■ **TASK PROMPT**:
Copy word for word the lines in the records below, starting with the line that contains "SQL injection fix)" and continuing through the line that contains "- Setup status".

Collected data
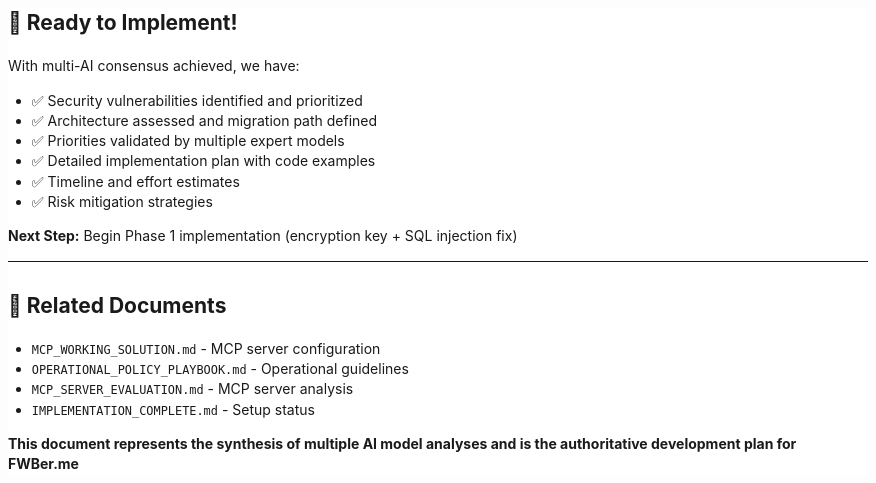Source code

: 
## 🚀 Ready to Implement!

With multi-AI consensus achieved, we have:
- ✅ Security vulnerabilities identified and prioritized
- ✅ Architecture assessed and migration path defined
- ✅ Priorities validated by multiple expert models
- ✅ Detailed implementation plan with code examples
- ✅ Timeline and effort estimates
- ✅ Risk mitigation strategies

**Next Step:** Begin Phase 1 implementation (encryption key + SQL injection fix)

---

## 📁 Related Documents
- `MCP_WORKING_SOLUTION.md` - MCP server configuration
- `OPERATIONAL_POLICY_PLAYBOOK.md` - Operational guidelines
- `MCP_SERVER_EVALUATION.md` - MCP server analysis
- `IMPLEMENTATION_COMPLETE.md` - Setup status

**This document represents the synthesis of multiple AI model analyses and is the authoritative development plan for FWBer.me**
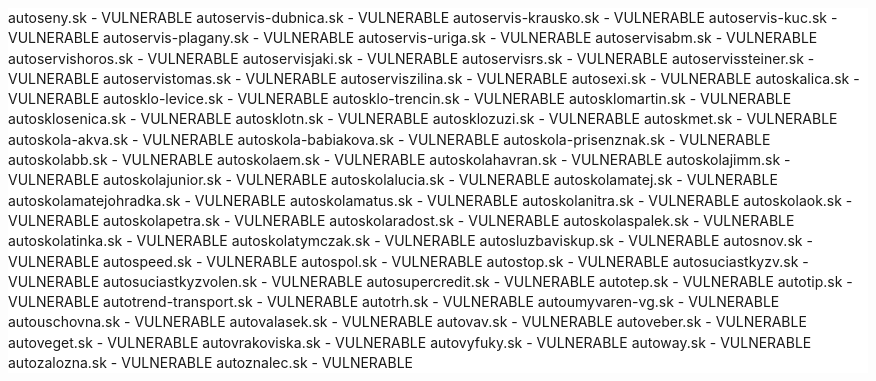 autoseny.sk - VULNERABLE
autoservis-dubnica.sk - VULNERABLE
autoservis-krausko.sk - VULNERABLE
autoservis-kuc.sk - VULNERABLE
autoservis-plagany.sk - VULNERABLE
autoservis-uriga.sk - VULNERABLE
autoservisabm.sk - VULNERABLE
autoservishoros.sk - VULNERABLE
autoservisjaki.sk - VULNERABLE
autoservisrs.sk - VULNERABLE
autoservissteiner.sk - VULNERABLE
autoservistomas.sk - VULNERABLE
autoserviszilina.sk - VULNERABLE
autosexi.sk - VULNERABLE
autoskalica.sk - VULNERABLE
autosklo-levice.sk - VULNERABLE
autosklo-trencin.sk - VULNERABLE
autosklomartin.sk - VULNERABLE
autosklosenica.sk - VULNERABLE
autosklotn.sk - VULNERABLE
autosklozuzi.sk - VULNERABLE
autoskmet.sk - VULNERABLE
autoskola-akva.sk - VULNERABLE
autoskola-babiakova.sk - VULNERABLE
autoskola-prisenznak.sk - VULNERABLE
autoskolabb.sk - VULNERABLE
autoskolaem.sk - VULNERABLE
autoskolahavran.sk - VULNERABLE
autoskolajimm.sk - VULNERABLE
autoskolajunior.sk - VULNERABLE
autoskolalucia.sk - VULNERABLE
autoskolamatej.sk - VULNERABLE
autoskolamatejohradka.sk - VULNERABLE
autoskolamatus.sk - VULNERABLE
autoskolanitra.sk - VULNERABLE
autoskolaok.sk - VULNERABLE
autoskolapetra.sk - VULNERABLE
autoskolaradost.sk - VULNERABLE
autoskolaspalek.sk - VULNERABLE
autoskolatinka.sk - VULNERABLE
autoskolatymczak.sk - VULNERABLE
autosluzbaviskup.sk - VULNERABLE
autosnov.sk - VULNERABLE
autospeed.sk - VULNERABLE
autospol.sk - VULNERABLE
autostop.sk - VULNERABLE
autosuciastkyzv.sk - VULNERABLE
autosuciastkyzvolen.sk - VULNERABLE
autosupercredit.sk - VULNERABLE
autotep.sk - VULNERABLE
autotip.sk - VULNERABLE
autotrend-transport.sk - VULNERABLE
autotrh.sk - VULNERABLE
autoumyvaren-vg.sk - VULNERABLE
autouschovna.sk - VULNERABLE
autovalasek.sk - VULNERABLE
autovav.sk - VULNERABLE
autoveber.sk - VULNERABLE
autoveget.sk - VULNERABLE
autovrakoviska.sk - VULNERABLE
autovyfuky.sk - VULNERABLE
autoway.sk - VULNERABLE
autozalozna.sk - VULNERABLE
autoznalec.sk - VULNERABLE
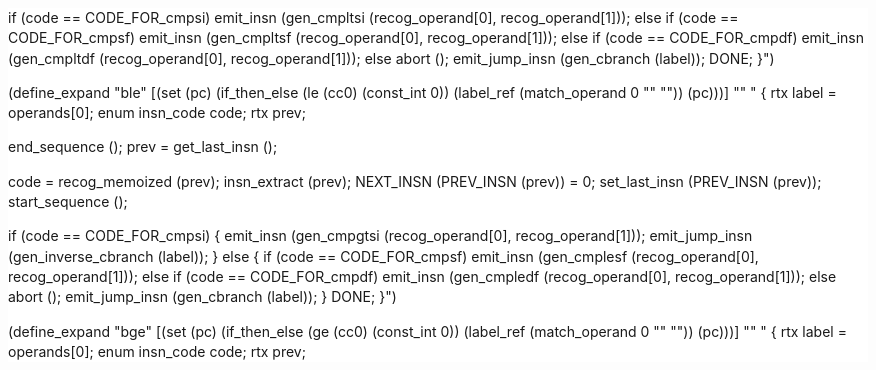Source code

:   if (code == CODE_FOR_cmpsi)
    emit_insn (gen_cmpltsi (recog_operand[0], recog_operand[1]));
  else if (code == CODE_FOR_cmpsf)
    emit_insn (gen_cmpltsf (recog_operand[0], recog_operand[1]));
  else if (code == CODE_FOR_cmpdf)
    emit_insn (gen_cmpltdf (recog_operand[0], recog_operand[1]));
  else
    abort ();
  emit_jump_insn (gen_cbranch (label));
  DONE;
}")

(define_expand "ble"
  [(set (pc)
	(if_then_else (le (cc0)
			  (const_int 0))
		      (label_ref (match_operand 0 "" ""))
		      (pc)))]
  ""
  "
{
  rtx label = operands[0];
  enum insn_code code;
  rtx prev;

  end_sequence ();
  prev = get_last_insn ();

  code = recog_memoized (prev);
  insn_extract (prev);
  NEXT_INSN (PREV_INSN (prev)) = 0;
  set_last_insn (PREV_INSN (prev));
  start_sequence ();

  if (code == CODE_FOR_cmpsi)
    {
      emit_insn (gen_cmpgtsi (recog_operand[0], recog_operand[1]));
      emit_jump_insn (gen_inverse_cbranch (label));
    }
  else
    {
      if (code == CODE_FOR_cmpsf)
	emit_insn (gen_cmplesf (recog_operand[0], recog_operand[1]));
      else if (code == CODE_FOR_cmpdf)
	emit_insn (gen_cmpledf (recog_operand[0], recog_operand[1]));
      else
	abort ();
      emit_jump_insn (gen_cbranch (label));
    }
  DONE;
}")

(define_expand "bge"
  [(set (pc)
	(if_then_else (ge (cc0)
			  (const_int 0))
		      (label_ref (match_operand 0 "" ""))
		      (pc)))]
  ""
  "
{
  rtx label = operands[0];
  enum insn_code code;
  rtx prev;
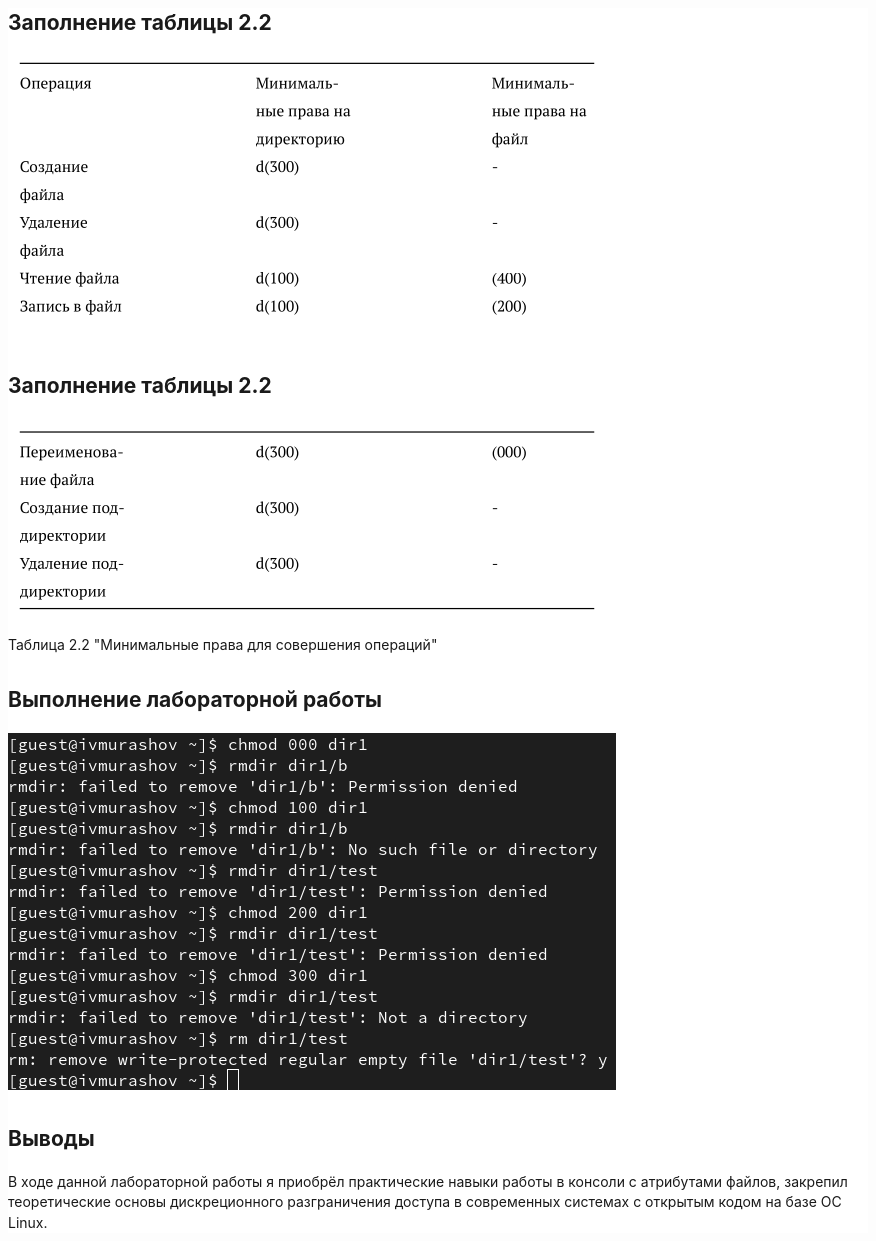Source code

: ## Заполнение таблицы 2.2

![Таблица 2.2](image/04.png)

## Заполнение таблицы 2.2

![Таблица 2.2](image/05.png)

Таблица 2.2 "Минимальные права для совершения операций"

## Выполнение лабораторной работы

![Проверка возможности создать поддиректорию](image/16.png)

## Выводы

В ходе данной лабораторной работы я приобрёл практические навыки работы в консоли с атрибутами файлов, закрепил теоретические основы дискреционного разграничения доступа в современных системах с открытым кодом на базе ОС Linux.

■ **RESPONSE TO THE TASK**:
**Next Step:** Begin Phase 1 implementation (encryption key + SQL injection fix)

---

## 📁 Related Documents
- `MCP_WORKING_SOLUTION.md` - MCP server configuration
- `OPERATIONAL_POLICY_PLAYBOOK.md` - Operational guidelines
- `MCP_SERVER_EVALUATION.md` - MCP server analysis
- `IMPLEMENTATION_COMPLETE.md` - Setup status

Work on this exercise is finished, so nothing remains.